Lauren, you spoke today about your Torah reading but I want to spend some time on the Haftara that you read. You read the beginning of the story of Sampson, a man who led a very complicated life that ended tragically as he tried to save his people. The beginning of the story in your Haftara is interesting in its own right. A man comes to Sampson’s parents and tells them a remarkable son will be born to them and they must treat him like a Nazir, a very holy man, even before he is born.
Sampson’s father, Manoah, wants to offer a sacrifice to the man but the man says the sacrifice should be made to God. Manoah does this and to his surprise, the man merges with the flame and rises to heaven. It is not a man after all; what appeared to be a man was an angel that ascended to heaven on the flames of the sacrifice. It is called in Hebrew, “pele” a wonder, a miracle, something beyond our understanding.
Lauren, if you watched an angel ascend in a flame to heaven, your reaction would be pretty much like Sampson’s parents. They just stood there with their mouths open in awe of what they had just witnessed. Manoah, was a bit frightened but Sampson’s mother takes a more rational approach. The prediction comes true and Sampson is born and begins his complicated life.
Lauren, what you may not know is that this word for miracle, “pele” is found in another context in our prayer book. Judaism believes that big, wondrous miracles can be great and we are always grateful when we experience one. But when we pray, we are grateful for a different kind of miracle.
Lauren, you see, the very early part of our service, the part that is recited before the formal service begins, includes a prayer for our body. We thank God that we have a body that includes many different tubes and openings. We may not always know how it all works but we do know that if a tube that is open should become plugged up, or an opening that is supposed to be closed should remain open, our health would be in serious jeopardy. We really don’t pay very much attention to our body and how it works until the time when it is no longer working properly; when our head gets stuffed up, we start seriously bleeding, or we can’t breathe or swallow. All signs that something is wrong.
In fact, Lauren, we should be grateful that our bodies work each and every day. It may seem mundane, after all, our body does work every day, but it is this everyday miracle that is just as important as the wonder that amazed our ancestors. When our body works then we can get out and run, play and compete. When our brain works we can memorize a poem for our literature class and when our heart works we can, as you well know, do the work that needs to be done to help others find their place in our world.
But very few of us really understand the miracle that our bodies represent. It is such a mundane, everyday kind of a miracle that is easy to overlook. There are many mundane miracles that surround us all the time. There are the flowers that bloom up and down the street. There are the stars that shine beautifully in the night sky. There is the love that your parents and grandparents share with you every day. These are the normal parts of life that are “pele” miracles. These make up just some of the hundreds of reasons we have to be grateful to God every day.
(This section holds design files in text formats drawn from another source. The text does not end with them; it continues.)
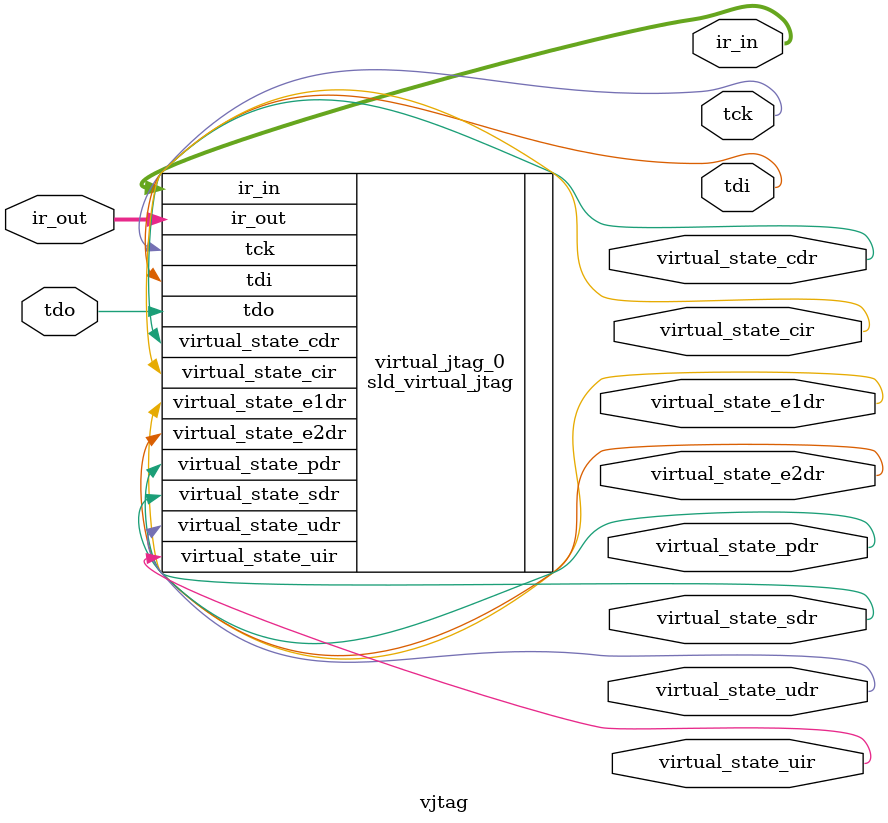
<source format=v>


`timescale 1 ps / 1 ps
module vjtag (
		output wire       tdi,                // jtag.tdi
		input  wire       tdo,                //     .tdo
		output wire [1:0] ir_in,              //     .ir_in
		input  wire [1:0] ir_out,             //     .ir_out
		output wire       virtual_state_cdr,  //     .virtual_state_cdr
		output wire       virtual_state_sdr,  //     .virtual_state_sdr
		output wire       virtual_state_e1dr, //     .virtual_state_e1dr
		output wire       virtual_state_pdr,  //     .virtual_state_pdr
		output wire       virtual_state_e2dr, //     .virtual_state_e2dr
		output wire       virtual_state_udr,  //     .virtual_state_udr
		output wire       virtual_state_cir,  //     .virtual_state_cir
		output wire       virtual_state_uir,  //     .virtual_state_uir
		output wire       tck                 //  tck.clk
	);

	sld_virtual_jtag #(
		.sld_auto_instance_index ("YES"),
		.sld_instance_index      (0),
		.sld_ir_width            (2)
	) virtual_jtag_0 (
		.tdi                (tdi),                // jtag.tdi
		.tdo                (tdo),                //     .tdo
		.ir_in              (ir_in),              //     .ir_in
		.ir_out             (ir_out),             //     .ir_out
		.virtual_state_cdr  (virtual_state_cdr),  //     .virtual_state_cdr
		.virtual_state_sdr  (virtual_state_sdr),  //     .virtual_state_sdr
		.virtual_state_e1dr (virtual_state_e1dr), //     .virtual_state_e1dr
		.virtual_state_pdr  (virtual_state_pdr),  //     .virtual_state_pdr
		.virtual_state_e2dr (virtual_state_e2dr), //     .virtual_state_e2dr
		.virtual_state_udr  (virtual_state_udr),  //     .virtual_state_udr
		.virtual_state_cir  (virtual_state_cir),  //     .virtual_state_cir
		.virtual_state_uir  (virtual_state_uir),  //     .virtual_state_uir
		.tck                (tck)                 //  tck.clk
	);

endmodule

</source>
Lauren, you listed some of the groups you know and care about because they do such good work in the world. Someday soon, you too will join their ranks and bring miracles into the lives of others as part of your “Tikun Olam” as part of your making the world a better place. You will be the reason that others will have to be grateful for the miracles in their lives. You will be their miracle.
Just don’t forget that you to receive miracles every day. The miracle of good health, of good friends and a good home. Lauren, we are grateful for all you have done this day as you begin your new life as a Bat Mitzvah, a responsible adult. You have expressed your gratitude for those of us who made this day possible for you. The world is filled with the presence of God, in miracles great and small; miracles wondrous and mundane. Let us always be thankful for that. … As we say … Amen
Mazal Tov to you Lauren and to your family.
Sermon given by Rabbi Randall Konigsburg at Beth Sholom B’nai Israel on Saturday, June 3, 2017.